De começo, achei que ele andava assistindo muito filme de faroeste, mas ao ver a quantidade de anotações que ele havia feito relacionadas aos movimentos celestes num certo período de tempo, fiquei espantado. Abismado. Maravilhado! Mal podia acreditar que um garoto franzino que morava onde o Judas perdeu o diploma do supletivo era um gênio. E suas teorias estavam visivelmente corretas.
Olhei folha por folha, questionei-o quanto as implicações. Ele respondeu tão naturalmente que colocava uma banca de doutorado no chinelo. Mas tudo estava indo tão bem que não me dei conta do tempo-espaço.
Uma gritaria vinha da sala. A mulher de Leopoldo chegou no quarto e disse que um dos filhos da faixa etária de 15-22 havia descoberto algo impressionante: quando se colocava esponja de aço na ponta da antena da TV, a imagem melhorava. Eu não acreditava no que estava ouvindo. Dei de ombros. Como se adiantasse. A mulher me pegou pelo braço e me carregou até a sala para ver o ocorrido. Sim, o sinal parecia melhor. Mas a festa mal havia começado. Leopoldo sacou a viola e começou a tocar músicas para animar o ambiente, como se já não bastasse à euforia descontrolada. Eu entrei na roda, se não sairia rodando. Num certo ponto, Leopoldo disse:
- Vamos fazer uma fogueira!
E saíram todos para a rua, comigo e tudo mais. Amontoaram madeira, moveis estragados, entulho, guias de TV, tapetes, o cachorro, palha, etc. E tacaram fogo. Eu tentava entender se a comemoração era apenas uma desculpa por uma alegria momentânea entre a família. Não parecia, dado que os filhos carregavam sofás, camas, armários, demonstrando a certo ponto cansaço, mas sorriam como doidos. Notei que havia um conflito entre as formiguinhas que carregavam os móveis de casa. Não deu tempo de ver o que era, mas pude entender logo. Um dos filhos, este já da faixa de 23-29, jogava os cadernos do filho da faixa 3-10. Quando vi, não tive outra reação a não ser cair de joelhos e gritar:
- Nãããããããããããoooooooooo!!!!!!!!!!!!!!!!!!!!!!!!!!

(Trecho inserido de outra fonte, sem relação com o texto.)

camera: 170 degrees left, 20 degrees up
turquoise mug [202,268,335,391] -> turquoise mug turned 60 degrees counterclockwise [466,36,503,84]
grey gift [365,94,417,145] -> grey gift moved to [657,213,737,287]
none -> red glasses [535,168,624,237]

Todos me olharam com desprezo. Inclusive o guri 3-10, que afirmou:
- Eles me convenceram que a imagem da TV havia melhorado.

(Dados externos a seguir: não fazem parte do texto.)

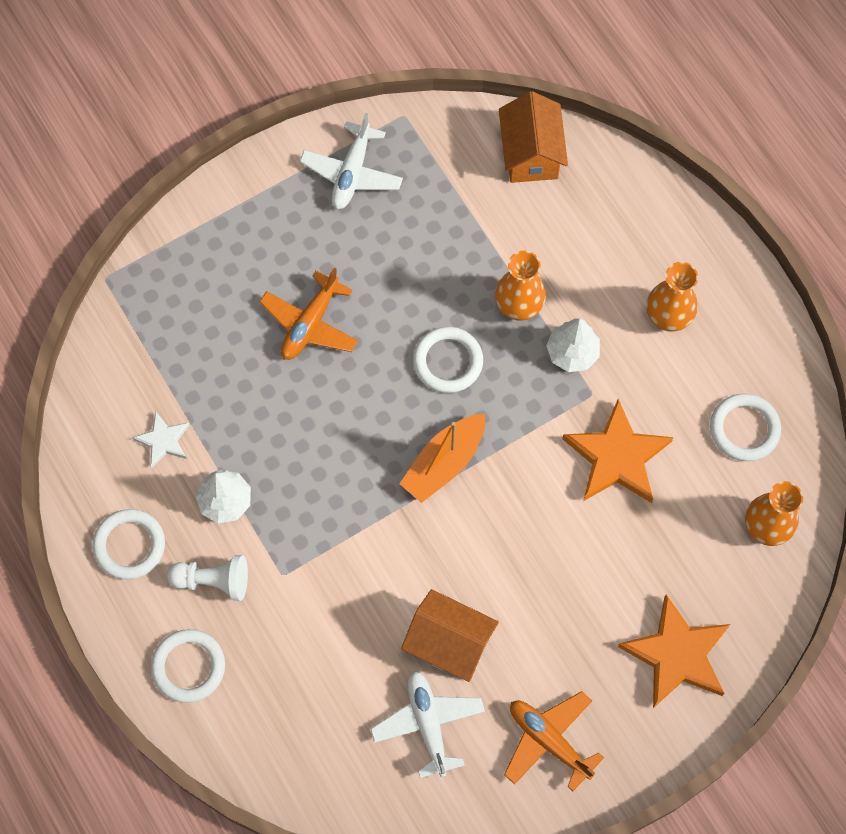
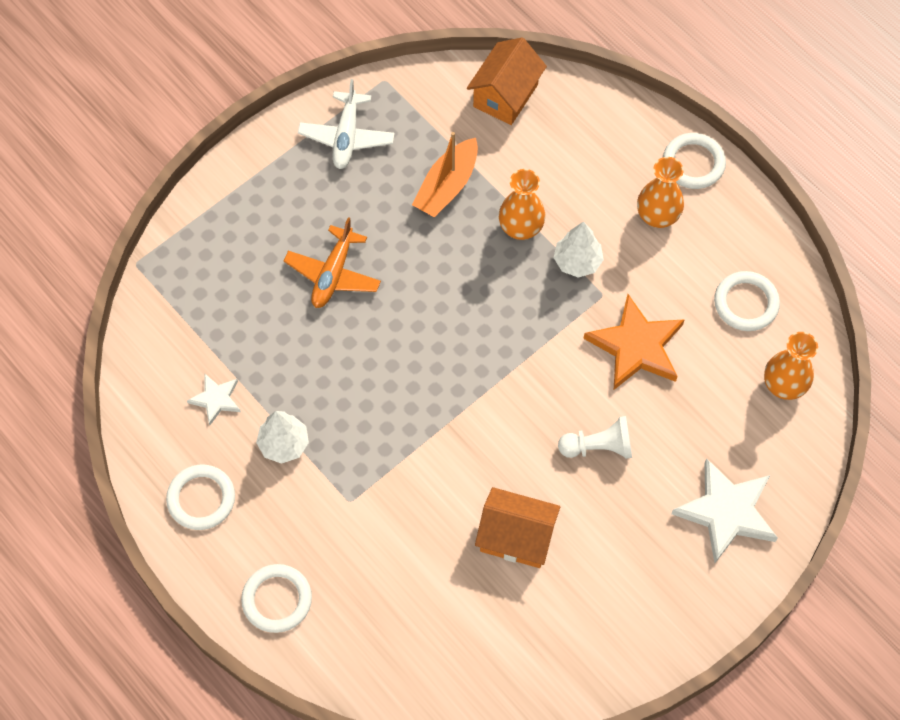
camera: 10 degrees left, 5 degrees down
white pawn [167,555,248,601] -> white pawn moved to [558,416,632,459]
white plane [370,671,485,778] -> none
orange boat [399,414,485,503] -> orange boat moved to [412,132,478,217]
white ring [413,327,483,393] -> white ring moved to [663,133,726,189]
orange house [499,91,568,183] -> orange house turned 45 degrees clockwise [467,38,547,125]
orange plane [504,691,604,791] -> none
orange star [618,594,730,708] -> white star [671,458,778,563]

Estava tudo acabado. Prêmio Nobel, riqueza, periódicos, nada mais. Senti-me como um índio tentando provar que havia chegado primeiro à América. Em vão.

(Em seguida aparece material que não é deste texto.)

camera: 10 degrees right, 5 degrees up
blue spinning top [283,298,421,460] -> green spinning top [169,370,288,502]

Fui para a casa, desolado. Já era noite e tinha que trabalhar (ou fingir) no dia seguinte. Peguei no sono. 15 minutos depois, madrugada adentro, ouço batidas na porta. Quando abro, ainda tentando abrir os olhos também, me deparo com Leopoldo e sua numerosa família.
- Podemos ficar aqui essa noite?
Eles haviam queimado a casa inteira no fogaréu. Eu ainda morava num JK sem quarto. A noite era uma criança. Mas algo me fez continuar pensando no futuro das crianças, apesar de tudo. O menino 3-10 me confessou: havia jogado a TV na fogueira. Ao menos ninguém mais morreria premeditadamente por um longo tempo.